- [Travail à faire]:
Recopiez le passage de l'entretien qui commence aux mots « - C'est pourquoi » et s'arrête après « de votre action? ».

- [Texte fourni]:


- C'est pourquoi vous avez interrompu une prometteuse carrière de chanteuse d'opéra.

- Oui, car ma mère est précisément tombée malade au moment où je devais me rendre en Allemagne pour travailler avec un chef d'orchestre; soit je décidais d'aller faire carrière en Europe et de l'abandonner à son triste sort, soit je choisissais de rester près d'elle.

- Le bilan de votre action?

- Quatre millions de malades sont actuellement recensés sur le territoire américain et l'Association d'Alzheimer, qui compte des milliers d'adhérents, a mis en place une structure médicale permanente dans chacun des 50 États américains et dispose de 800 numéros verts destinés aux familles en détresse. Soixante-quinze pour cent des 75 millions de dollars (375 millions de francs) que nous recueillons en moyenne chaque année son affectés à la recherche, aux soins et à l'aide aux personnes défavorisées victimes de ce fléau; les 25% restants couvrent les frais de fonctionnement de l'association. Le gouvernement fédéral nous accorde une importante subvention, et je suis personnellement intervenue à l'époque auprès du président Reagan afin d'obtenir l'institution du "mois de la maladie d'Alzheimer". En dehors des meetings, des héritages dont nous bénéficions et des deux galas que j'organise chaque année à New York et à Chicago, qui rapportent près de 2 millions de dollars (10 millions de francs), nous nous mobilisons régulièrement pour alerter l'opinion.

- Votre demi-frère, l'actuel Aga Khan, est-il fier de votre oeuvre?

- J'ai tendance à penser que oui... Je suppose qu'il reconnaît que j'accomplis ma tâche sérieusement, mais de là à le formuler...

- Quel genre d'existence menez-vous?

- Je passe trois semaines par mois dans l'Utah, à Park City, une ville de montagne de 70,000 habitants, où je vis avec Curt, qui est moniteur de ski, et Andrew, mon fils de 12 ans. Là, il va à l'école et moi, je skie quotidiennement l'hiver et joue au golf l'été. Le reste du temps, je me consacre, entre fax et téléphone aux activités de l'association. Une semaine par mois, je regagne New York, où je regroupe toutes mes réunions de travail. En fait, ma mission occupe un tiers de mon temps.

- Vous vous êtes remariée, je crois?

- Sûrement pas! Je me suis mariée une première fois avec Basil Embiricos, un homme d'affaires grec, une seconde fois avec Christopher Jeffries, un promoteur immobilier new-yorkais. Les mariage est sans doute une respectable institution mais que je réserve maintenant aux autres! Cela fait quatre ans que Curt et moi sommes inséparables sans pour autant avoir envisagé de légaliser notre relation.

- [Données]:
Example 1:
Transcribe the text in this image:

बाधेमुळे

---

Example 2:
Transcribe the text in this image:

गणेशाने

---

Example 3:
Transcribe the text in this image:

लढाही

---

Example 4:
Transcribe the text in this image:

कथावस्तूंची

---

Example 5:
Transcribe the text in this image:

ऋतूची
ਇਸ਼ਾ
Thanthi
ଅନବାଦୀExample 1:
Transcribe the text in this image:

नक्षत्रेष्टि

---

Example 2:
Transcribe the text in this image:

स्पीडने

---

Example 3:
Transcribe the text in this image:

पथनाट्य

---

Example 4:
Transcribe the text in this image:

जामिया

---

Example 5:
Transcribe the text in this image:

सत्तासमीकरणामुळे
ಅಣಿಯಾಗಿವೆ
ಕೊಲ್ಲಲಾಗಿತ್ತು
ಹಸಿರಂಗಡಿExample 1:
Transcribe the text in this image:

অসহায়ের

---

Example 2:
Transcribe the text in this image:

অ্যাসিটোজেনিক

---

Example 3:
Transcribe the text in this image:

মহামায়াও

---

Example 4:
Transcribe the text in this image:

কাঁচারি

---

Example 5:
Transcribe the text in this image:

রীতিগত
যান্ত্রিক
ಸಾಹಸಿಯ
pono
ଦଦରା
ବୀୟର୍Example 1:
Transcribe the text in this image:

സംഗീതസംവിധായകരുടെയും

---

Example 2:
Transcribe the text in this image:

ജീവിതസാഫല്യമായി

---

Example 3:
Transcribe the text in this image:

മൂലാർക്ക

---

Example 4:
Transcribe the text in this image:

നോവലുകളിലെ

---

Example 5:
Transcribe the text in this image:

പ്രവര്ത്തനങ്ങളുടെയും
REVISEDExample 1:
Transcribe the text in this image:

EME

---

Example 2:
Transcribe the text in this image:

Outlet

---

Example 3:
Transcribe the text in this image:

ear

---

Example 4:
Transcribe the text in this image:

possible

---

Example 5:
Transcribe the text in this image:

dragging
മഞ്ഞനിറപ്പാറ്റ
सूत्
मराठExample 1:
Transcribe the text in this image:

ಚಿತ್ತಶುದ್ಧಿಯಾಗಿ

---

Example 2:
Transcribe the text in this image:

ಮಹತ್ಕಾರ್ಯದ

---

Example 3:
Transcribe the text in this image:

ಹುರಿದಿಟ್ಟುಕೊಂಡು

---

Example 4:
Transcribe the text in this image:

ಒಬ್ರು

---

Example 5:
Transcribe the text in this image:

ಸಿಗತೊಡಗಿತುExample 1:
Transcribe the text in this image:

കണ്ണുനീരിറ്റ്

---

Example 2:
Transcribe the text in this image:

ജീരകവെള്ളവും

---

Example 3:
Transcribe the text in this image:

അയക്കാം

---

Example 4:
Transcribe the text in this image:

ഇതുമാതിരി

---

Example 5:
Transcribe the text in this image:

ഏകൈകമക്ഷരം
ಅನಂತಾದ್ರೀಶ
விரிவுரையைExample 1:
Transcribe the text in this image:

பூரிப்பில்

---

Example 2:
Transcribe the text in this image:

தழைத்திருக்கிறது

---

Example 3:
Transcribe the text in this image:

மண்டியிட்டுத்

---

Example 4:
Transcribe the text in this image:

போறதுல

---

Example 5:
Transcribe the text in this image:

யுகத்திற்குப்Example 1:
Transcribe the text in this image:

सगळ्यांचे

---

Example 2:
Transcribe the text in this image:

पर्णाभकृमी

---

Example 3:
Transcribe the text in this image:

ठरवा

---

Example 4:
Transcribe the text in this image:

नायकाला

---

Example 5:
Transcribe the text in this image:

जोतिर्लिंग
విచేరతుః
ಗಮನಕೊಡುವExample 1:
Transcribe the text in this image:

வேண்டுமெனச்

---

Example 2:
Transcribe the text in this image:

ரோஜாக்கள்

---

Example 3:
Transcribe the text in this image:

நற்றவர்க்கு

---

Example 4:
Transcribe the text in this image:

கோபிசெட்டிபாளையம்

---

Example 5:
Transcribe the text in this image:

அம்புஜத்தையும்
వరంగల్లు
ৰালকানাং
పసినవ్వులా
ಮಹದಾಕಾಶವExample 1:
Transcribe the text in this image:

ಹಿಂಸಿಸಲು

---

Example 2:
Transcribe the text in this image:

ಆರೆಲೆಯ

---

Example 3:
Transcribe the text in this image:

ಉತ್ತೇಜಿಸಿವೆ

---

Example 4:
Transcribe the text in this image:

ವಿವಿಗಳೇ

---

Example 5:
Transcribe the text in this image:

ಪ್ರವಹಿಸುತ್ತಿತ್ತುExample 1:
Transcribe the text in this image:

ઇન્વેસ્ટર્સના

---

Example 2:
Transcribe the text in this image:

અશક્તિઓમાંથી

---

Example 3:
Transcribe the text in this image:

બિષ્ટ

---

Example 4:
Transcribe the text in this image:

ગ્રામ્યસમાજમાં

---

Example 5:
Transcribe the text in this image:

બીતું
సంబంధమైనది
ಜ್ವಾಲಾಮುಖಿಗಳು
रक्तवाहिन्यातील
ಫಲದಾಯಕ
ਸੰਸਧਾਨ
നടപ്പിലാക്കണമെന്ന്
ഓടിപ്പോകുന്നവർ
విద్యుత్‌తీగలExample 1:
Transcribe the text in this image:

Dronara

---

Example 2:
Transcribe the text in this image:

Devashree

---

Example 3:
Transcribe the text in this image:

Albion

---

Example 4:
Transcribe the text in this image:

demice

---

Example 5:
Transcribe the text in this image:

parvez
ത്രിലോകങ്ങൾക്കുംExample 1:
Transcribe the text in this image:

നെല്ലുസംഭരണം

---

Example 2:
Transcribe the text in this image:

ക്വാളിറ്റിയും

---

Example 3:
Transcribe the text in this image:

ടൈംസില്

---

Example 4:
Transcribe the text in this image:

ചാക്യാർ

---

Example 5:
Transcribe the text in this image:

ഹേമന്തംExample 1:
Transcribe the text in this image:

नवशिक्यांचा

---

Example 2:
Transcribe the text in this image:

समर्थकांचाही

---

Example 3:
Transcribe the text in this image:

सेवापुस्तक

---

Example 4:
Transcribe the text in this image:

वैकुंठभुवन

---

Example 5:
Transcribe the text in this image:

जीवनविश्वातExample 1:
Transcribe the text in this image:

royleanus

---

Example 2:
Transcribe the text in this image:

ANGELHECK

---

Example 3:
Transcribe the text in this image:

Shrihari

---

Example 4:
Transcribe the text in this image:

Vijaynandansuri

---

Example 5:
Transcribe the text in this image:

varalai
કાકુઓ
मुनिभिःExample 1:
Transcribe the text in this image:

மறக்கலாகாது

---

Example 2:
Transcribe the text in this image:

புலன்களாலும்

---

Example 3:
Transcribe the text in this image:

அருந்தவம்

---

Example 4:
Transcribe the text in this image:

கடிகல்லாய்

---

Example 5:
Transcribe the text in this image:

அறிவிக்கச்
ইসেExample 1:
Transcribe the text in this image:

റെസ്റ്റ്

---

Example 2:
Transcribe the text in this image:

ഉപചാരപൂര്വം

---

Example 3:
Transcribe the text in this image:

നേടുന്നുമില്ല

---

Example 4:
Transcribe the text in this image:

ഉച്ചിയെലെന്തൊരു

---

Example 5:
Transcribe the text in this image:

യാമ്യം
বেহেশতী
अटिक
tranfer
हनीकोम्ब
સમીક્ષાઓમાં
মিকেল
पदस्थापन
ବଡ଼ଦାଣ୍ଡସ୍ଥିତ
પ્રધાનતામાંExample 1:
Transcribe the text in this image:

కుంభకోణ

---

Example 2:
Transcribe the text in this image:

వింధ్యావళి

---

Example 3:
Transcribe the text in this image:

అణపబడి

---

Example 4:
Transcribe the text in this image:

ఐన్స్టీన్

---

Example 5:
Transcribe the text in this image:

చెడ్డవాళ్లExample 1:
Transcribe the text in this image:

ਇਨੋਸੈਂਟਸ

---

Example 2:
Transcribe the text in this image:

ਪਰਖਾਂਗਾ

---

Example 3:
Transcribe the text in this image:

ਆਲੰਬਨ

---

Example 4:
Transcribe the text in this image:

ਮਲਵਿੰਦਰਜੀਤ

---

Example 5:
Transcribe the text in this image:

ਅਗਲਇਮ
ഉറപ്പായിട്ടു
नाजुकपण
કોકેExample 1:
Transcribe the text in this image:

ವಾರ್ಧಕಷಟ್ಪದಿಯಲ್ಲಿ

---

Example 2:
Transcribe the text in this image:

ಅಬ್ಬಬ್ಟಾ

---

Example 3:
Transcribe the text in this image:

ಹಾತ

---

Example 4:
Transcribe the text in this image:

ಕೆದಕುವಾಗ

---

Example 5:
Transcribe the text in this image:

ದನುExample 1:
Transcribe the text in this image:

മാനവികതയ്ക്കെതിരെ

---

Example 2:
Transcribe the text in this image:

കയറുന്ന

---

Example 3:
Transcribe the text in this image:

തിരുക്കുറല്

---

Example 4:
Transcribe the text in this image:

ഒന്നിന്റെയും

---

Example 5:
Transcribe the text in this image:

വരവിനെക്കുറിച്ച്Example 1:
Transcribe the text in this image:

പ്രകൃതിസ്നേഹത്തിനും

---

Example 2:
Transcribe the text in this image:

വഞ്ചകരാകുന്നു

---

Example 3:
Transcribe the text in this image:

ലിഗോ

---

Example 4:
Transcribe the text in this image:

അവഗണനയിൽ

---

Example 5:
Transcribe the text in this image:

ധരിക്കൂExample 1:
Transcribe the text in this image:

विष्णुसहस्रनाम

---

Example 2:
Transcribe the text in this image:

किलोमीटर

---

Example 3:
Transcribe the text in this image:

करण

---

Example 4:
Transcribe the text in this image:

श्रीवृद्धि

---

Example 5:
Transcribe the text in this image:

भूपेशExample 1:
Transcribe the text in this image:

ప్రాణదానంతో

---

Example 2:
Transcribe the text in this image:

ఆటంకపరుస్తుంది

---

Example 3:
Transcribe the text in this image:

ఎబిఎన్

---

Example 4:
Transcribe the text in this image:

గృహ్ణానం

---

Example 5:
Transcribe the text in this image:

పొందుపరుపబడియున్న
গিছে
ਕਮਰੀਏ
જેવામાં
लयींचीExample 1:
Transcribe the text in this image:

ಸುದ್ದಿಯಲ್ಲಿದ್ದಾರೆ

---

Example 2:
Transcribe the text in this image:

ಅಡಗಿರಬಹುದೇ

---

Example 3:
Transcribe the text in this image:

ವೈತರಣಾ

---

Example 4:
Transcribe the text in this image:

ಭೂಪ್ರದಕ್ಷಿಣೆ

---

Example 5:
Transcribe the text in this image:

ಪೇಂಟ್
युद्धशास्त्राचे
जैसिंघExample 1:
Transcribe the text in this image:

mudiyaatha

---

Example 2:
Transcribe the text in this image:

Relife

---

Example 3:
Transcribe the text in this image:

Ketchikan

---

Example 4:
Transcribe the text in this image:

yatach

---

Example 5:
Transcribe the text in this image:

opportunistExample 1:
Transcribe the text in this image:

- [Réponse à l'exercice]:
- C'est pourquoi vous avez interrompu une prometteuse carrière de chanteuse d'opéra.

- Oui, car ma mère est précisément tombée malade au moment où je devais me rendre en Allemagne pour travailler avec un chef d'orchestre; soit je décidais d'aller faire carrière en Europe et de l'abandonner à son triste sort, soit je choisissais de rester près d'elle.

- Le bilan de votre action?